Nächster Titel-Angriff in USA, Mexiko & Kanada
Die vor dem Viertelfinale überragenden Brasilianer wurden in dem Moment gestoppt, in dem ganz Südamerika schon vom Superclasico gegen Argentinien am kommenden Dienstag im Halbfinale träumte. "Wir hatten es in der Hand und es ist uns entglitten", sagte Führungsspieler Casemiro nach der Niederlage. Brasilien ist in tiefer Fußball-Trauer, die angestrebte "Hexa" wird mindestens vier weitere Jahre warten müssen. "Wir sind traurig, aber wir stehen wieder auf und schauen nach vorne", sagte Kapitän Thiago Silva in einer ersten Reaktion.
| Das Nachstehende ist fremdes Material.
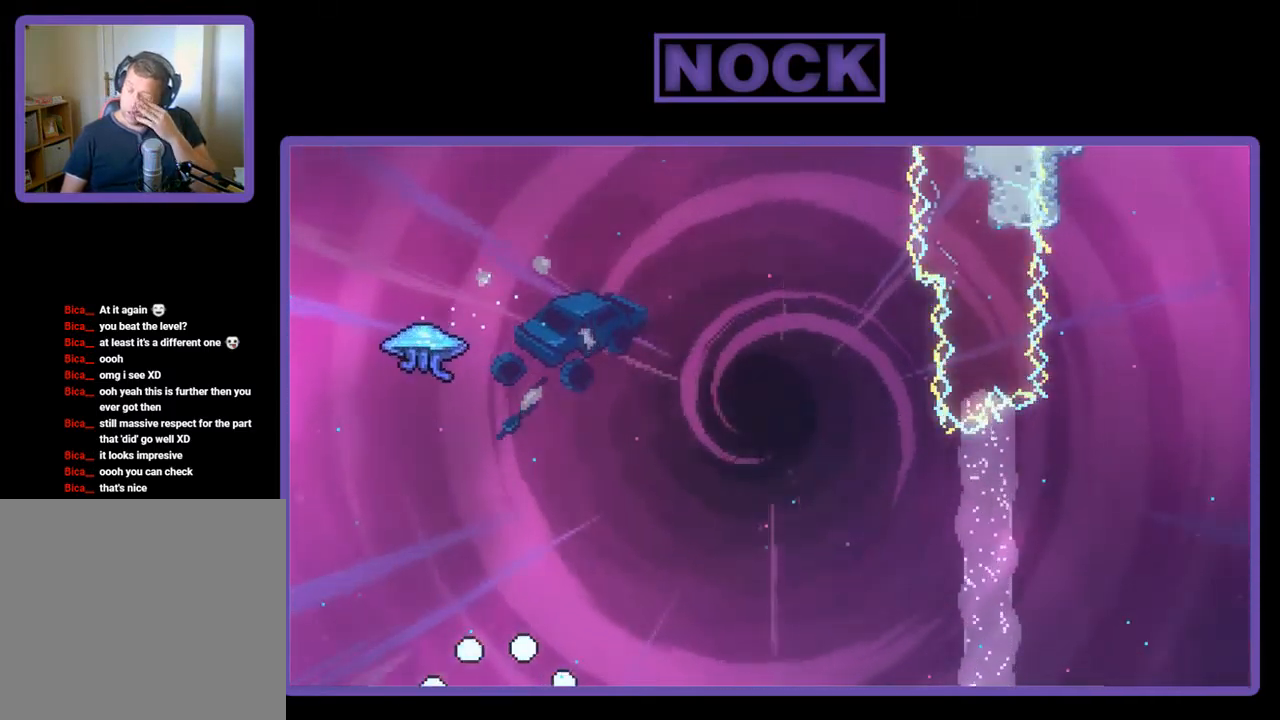
{"buttons": [], "left_stick": "center", "events": []}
Das Warten geht weiter, mindestens bis zur WM 2026 in den USA, Mexiko und Kanada. Die Aufbauarbeit wird nun ein anderer Trainer leisten müssen, denn der Abschied von Tite nach der WM ist schon seit Monaten beschlossene Sache - ganz unabhängig vom Ausgang der WM. In der Stunde des Scheiterns wollte Tite die Schuld nicht alleine auf sich nehmen. "Ich verstehe, dass ich die Hauptverantwortung trage, ich bin kein Heuchler. Aber ich bin nicht alleine verantwortlich, wir sind alle verantwortlich", sagte der 61-Jährige. Wer nun sein Nachfolger wird, ist offen. Unmittelbar nach dem Spiel spekulierten brasilianische Medien über etliche Kandidaten - von Pep Guardiola bis hin zu Jorge Sampaoli.